- WHAT IS EXPECTED:
Extract each line of the material below that contains the string "werden", keeping the lines in their original order. Matching is case-sensitive.

====

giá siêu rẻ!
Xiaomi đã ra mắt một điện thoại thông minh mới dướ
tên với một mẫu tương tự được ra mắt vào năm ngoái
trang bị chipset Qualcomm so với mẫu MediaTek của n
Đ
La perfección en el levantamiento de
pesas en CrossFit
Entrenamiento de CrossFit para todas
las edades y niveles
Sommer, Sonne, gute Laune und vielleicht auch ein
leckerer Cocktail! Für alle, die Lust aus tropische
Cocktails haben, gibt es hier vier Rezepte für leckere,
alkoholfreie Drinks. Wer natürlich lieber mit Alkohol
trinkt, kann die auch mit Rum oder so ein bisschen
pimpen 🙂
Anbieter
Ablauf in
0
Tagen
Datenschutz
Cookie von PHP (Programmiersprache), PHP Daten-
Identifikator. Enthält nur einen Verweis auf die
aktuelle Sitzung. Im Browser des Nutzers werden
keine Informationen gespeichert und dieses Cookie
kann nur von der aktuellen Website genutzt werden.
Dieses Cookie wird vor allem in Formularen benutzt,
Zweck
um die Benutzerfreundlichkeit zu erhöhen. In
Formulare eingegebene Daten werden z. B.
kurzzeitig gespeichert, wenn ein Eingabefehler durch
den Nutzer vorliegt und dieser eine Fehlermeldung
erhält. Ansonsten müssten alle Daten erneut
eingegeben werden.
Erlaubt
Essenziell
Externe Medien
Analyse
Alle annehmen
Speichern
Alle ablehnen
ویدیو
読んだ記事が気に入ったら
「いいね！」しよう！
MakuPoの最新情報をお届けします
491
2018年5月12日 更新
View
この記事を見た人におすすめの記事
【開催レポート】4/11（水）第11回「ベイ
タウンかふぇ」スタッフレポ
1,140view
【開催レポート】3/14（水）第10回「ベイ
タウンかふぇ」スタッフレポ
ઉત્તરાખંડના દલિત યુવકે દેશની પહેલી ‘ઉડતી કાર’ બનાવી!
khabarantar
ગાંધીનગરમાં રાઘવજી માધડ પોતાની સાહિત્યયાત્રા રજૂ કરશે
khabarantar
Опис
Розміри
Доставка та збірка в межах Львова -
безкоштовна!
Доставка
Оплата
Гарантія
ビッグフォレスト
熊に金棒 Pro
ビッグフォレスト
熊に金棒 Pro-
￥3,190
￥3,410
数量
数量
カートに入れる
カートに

====

- REPLY:
aktuelle Sitzung. Im Browser des Nutzers werden
kann nur von der aktuellen Website genutzt werden.
Formulare eingegebene Daten werden z. B.
eingegeben werden.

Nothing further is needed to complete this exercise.